[Record extracts Boundary: Start]
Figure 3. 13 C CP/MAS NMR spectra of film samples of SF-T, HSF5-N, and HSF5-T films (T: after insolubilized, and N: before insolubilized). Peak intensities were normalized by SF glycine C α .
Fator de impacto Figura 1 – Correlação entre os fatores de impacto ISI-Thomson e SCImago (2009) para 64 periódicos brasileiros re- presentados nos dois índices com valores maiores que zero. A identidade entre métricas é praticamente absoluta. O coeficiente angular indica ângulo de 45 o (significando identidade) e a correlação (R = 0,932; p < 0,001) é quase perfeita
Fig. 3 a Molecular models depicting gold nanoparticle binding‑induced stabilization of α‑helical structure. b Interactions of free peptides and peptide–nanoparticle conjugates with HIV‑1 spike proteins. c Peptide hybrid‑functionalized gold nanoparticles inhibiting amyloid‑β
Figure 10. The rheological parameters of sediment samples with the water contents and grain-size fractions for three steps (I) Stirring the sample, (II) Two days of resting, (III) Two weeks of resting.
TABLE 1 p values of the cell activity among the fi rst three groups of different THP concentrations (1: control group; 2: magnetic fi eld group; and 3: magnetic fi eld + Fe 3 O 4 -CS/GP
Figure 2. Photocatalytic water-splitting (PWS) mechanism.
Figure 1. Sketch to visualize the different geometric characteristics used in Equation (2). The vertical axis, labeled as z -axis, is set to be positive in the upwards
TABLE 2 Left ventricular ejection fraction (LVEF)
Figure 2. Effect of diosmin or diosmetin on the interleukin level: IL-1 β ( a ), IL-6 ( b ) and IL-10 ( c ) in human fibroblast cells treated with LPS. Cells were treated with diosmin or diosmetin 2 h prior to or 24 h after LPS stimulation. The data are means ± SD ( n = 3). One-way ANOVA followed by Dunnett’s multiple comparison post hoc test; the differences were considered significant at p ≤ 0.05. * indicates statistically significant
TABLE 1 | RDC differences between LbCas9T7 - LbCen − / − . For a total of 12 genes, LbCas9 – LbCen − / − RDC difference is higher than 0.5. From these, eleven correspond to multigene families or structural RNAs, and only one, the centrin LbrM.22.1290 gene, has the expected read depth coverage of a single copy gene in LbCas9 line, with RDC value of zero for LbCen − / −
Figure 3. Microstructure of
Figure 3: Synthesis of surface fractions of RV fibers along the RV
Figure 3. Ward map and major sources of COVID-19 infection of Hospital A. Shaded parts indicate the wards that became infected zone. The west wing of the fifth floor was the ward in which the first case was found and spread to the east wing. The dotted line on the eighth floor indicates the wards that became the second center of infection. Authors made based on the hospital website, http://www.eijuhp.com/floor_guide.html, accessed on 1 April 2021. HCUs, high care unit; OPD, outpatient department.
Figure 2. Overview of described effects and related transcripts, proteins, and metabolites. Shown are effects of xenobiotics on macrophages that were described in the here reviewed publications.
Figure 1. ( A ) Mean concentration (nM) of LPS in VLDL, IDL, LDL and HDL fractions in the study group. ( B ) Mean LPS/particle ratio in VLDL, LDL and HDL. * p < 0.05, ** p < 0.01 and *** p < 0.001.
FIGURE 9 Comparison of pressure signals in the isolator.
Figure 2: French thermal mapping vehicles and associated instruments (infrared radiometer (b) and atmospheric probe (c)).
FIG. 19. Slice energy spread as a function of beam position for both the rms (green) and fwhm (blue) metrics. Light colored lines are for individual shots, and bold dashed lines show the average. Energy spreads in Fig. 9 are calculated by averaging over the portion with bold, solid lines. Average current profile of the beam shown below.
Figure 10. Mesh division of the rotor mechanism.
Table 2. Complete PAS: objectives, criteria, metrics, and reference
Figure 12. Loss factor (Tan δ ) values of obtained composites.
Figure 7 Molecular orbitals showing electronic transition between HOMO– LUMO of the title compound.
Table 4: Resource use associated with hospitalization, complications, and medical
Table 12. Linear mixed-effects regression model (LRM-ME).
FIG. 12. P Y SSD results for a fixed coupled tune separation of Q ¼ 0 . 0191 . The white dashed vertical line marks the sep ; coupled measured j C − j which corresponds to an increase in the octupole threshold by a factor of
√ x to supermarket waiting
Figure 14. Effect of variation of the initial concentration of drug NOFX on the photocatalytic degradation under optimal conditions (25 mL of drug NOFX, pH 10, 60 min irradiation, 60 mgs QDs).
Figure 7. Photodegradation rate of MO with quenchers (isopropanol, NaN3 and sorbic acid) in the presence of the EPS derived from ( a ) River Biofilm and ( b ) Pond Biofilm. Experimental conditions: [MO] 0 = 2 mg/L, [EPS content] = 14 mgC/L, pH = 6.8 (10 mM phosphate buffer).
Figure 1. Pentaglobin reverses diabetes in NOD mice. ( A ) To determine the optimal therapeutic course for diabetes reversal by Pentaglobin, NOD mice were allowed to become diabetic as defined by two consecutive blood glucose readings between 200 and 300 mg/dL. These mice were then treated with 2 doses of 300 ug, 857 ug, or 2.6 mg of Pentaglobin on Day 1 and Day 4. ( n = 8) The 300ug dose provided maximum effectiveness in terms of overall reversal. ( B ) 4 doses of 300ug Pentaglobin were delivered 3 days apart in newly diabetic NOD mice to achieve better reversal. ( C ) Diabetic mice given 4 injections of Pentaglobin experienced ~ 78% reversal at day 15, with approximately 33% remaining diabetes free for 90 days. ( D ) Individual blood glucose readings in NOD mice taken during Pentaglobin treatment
[Record extracts Boundary: End]
** Task item **
Exactly the lines above from the one with "Figure 1. ( A" to the one with "Figure 2: French", both included, are to be quoted; leave the rest out.

** Result **
Figure 1. ( A ) Mean concentration (nM) of LPS in VLDL, IDL, LDL and HDL fractions in the study group. ( B ) Mean LPS/particle ratio in VLDL, LDL and HDL. * p < 0.05, ** p < 0.01 and *** p < 0.001.
FIGURE 9 Comparison of pressure signals in the isolator.
Figure 2: French thermal mapping vehicles and associated instruments (infrared radiometer (b) and atmospheric probe (c)).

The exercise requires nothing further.